* [Records for this task]
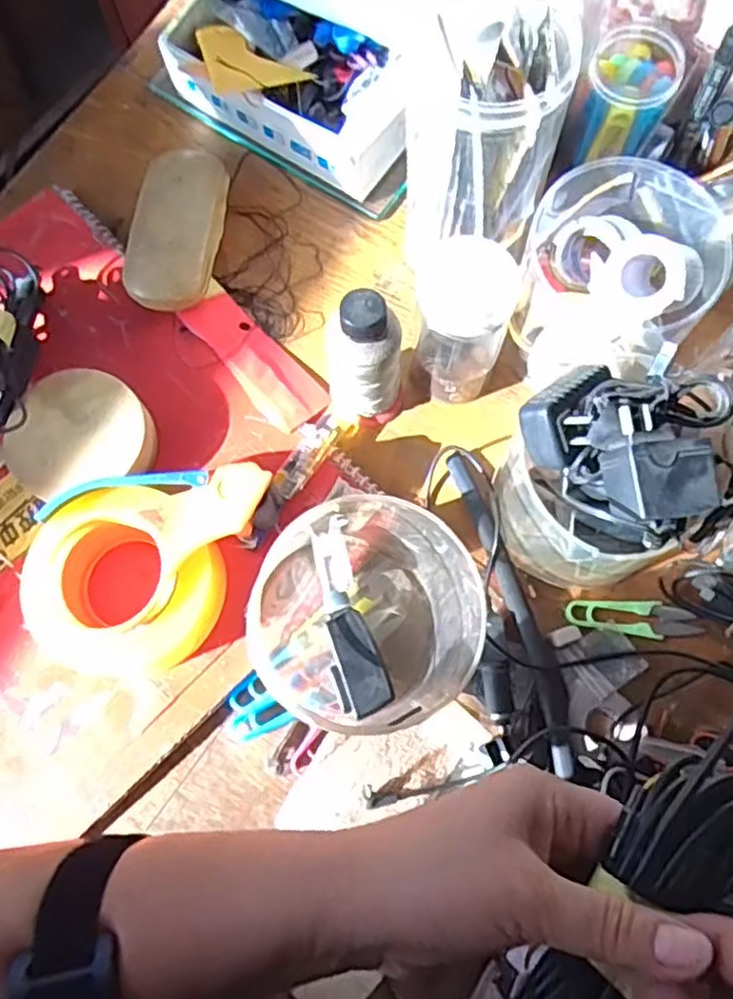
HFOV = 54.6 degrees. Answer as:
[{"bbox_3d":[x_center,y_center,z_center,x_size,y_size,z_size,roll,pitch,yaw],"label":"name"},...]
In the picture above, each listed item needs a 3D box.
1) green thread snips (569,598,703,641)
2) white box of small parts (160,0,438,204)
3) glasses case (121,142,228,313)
[{"bbox_3d":[0.187,0.083,0.498,0.091,0.007,0.026,3,73,2],"label":"green thread snips"},{"bbox_3d":[-0.044,-0.372,0.589,0.214,0.111,0.168,31,76,9],"label":"white box of small parts"},{"bbox_3d":[-0.151,-0.224,0.571,0.065,0.047,0.164,7,73,3],"label":"glasses case"}]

* [Required action]
Could you reproduce the entries verbatim, leaving out all pictures?

* [Solved problem]
HFOV = 54.6 degrees. Answer as:
[{"bbox_3d":[x_center,y_center,z_center,x_size,y_size,z_size,roll,pitch,yaw],"label":"name"},...]
In the picture above, each listed item needs a 3D box.
1) green thread snips (569,598,703,641)
2) white box of small parts (160,0,438,204)
3) glasses case (121,142,228,313)
[{"bbox_3d":[0.187,0.083,0.498,0.091,0.007,0.026,3,73,2],"label":"green thread snips"},{"bbox_3d":[-0.044,-0.372,0.589,0.214,0.111,0.168,31,76,9],"label":"white box of small parts"},{"bbox_3d":[-0.151,-0.224,0.571,0.065,0.047,0.164,7,73,3],"label":"glasses case"}]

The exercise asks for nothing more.